再生可能エネルギーの普及が進む中、特に九州ではその導入が急速に進んでいます。しかし、太陽光や風力といった再生エネには課題があります。それは、天候や時間帯によって発電量が大きく変動するため、電力の需要を超えて発電された余剰電力を捨てる「出力制御」という措置が取られることがあるのです。

九州で進む系統用蓄電池の導入

九州は、日本国内でも特に再生可能エネルギーが盛んな地域です。太陽光や風力の発電が活発である分、余剰電力が発生しやすく、2018年度には全国で初めて、離島以外の地域で出力制御が実施されました。そして、2023年度にはその制御量が約12.9億キロワット時に達し、前年度比で約3倍に増加しています。こうした状況から、再生可能エネルギーを無駄なく活用するための対策が求められています。

ここで注目されているのが「系統用蓄電池」です。系統用蓄電池は、発電された電力を蓄え、必要なときに放電する大規模なバッテリーシステムで、余剰電力を無駄にすることなく有効活用できます。この技術が普及すれば、出力制御によるエネルギーの無駄が大きく減少するでしょう。

企業の積極的な取り組みと国の支援

実際、九州では系統用蓄電池の設置が進んでいます。西日本鉄道やJR九州、九電工といった企業が次々と導入を進めており、再生可能エネルギーの有効活用と収益性の向上を目指しています。たとえば、西日本鉄道と自然電力が共同で福岡県宇美町に設置した蓄電池施設は、一般家庭約400世帯分の電力を1日分蓄えることが可能です。また、JR九州も熊本市に電気自動車の使用済み電池を再利用した蓄電池施設を開設し、2026年度までに容量を4万キロワット時まで拡大する計画を進めています。

こうした動きは、単なる企業の収益を上げるためだけではなく、再生可能エネルギーの普及を支える重要なインフラとしての役割を果たしています。企業は、電力の価格が安い時間帯に蓄電池に充電し、価格が高いときに放電して売電することで、収益を上げることが可能です。また、国はこうした取り組みを補助金制度で支援しており、蓄電池事業への参入がしやすい環境が整いつつあります。

········

__演習課題__.
A) 九州の系統用蓄電池を扱う文章から、名前が出ている企業をすべて書き出してください。
B) 九州の系統用蓄電池についての文章を読み、次の問いに答えてください。
(i) 離島以外の地域で全国初の出力制御が実施されたのは何年度か。
(ii) 福岡県宇美町の蓄電池施設は、一般家庭約何世帯分の電力を1日分蓄えられるか。
(iii) JR九州は2026年度までに蓄電池施設の容量をどこまで拡大する計画か。
C) 九州の系統用蓄電池についての文章を、最後の文の直後から引き継いで書き進めてください。

__提供データ__.
········

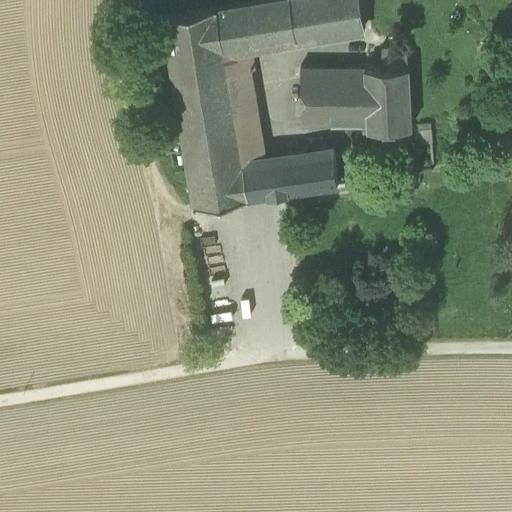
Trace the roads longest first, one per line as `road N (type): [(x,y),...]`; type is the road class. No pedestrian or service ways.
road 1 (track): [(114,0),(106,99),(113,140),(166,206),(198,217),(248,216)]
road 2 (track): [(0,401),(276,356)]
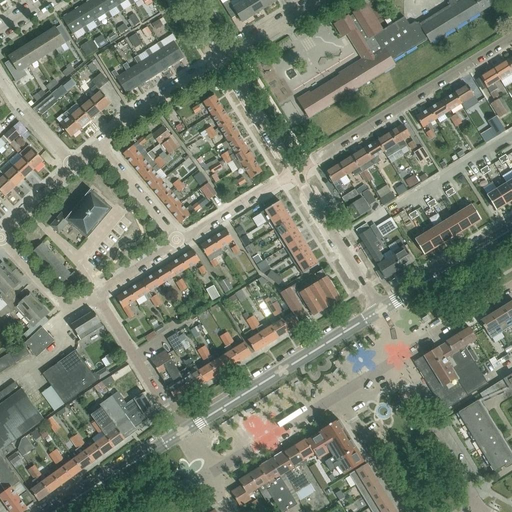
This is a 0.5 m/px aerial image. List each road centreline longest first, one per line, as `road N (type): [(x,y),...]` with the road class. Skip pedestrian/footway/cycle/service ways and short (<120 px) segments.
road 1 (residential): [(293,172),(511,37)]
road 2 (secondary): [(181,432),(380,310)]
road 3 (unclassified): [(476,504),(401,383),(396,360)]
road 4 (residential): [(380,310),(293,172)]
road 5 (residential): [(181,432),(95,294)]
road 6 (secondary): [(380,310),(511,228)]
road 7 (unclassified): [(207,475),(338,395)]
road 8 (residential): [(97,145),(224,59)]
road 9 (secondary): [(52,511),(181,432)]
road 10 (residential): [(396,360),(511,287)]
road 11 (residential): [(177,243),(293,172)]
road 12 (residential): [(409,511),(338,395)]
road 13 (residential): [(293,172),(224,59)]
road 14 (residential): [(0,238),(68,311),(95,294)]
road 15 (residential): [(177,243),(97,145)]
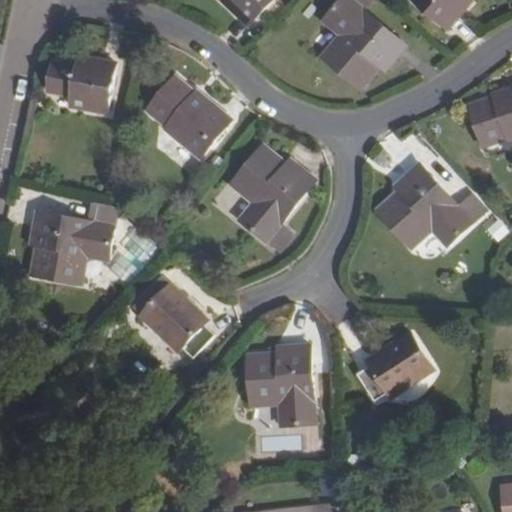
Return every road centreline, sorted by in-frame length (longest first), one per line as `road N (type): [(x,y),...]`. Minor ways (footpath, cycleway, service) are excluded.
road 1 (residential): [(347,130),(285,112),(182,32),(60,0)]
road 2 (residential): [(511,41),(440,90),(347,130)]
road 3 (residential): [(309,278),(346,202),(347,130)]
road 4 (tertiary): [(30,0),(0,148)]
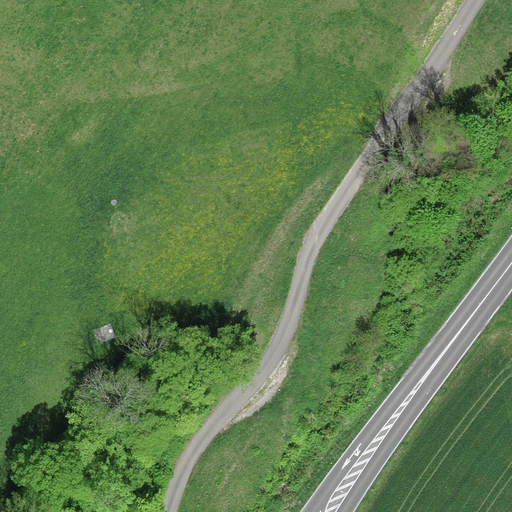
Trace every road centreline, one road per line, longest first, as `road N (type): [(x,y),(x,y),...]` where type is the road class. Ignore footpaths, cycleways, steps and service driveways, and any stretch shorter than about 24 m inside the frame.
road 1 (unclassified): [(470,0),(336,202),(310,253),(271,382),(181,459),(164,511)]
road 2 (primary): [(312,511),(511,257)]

········

__課題別解答__.
A) 西日本鉄道、JR九州、九電工、自然電力

B)
(i) 2018年度
(ii) 約400世帯分
(iii) 4万キロワット時

C)
系統用蓄電池の普及がもたらす未来

将来的に、このような系統用蓄電池がさらに普及し、より多くの場所で導入されれば、再生可能エネルギーの出力制御の必要性が減少するでしょう。太陽光や風力によって発電された電力を無駄にせず、効率的に利用することで、エネルギーの安定供給が実現され、さらには脱炭素社会の実現にも大きく貢献することになります。

日本政府は「2030年度までに再生可能エネルギーを電源構成の36〜38%まで高める」という目標を掲げていますが、この目標達成に向けても、系統用蓄電池の普及が重要な役割を果たすでしょう。再生可能エネルギーの変動性による電力供給の安定性への影響を、蓄電池を活用して解決する道筋が見えてきています。

未来への期待と私たちの役割

九州での系統用蓄電池の導入がさらに進み、出力制御が不要になる社会が実現すれば、再生可能エネルギーの導入は一層加速するでしょう。この未来は、九州だけでなく、日本全体、ひいては世界中の脱炭素社会の実現に向けた大きな一歩となるはずです。

私たちが「どんどん系統用蓄電池が普及され、出力制限がなくなればいいなあ」と願うのは、決して夢物語ではありません。その未来は、もうすぐそこまで来ているのです。これからもこの取り組みが進展し、私たちの未来をより明るいものにしてくれることを期待しています。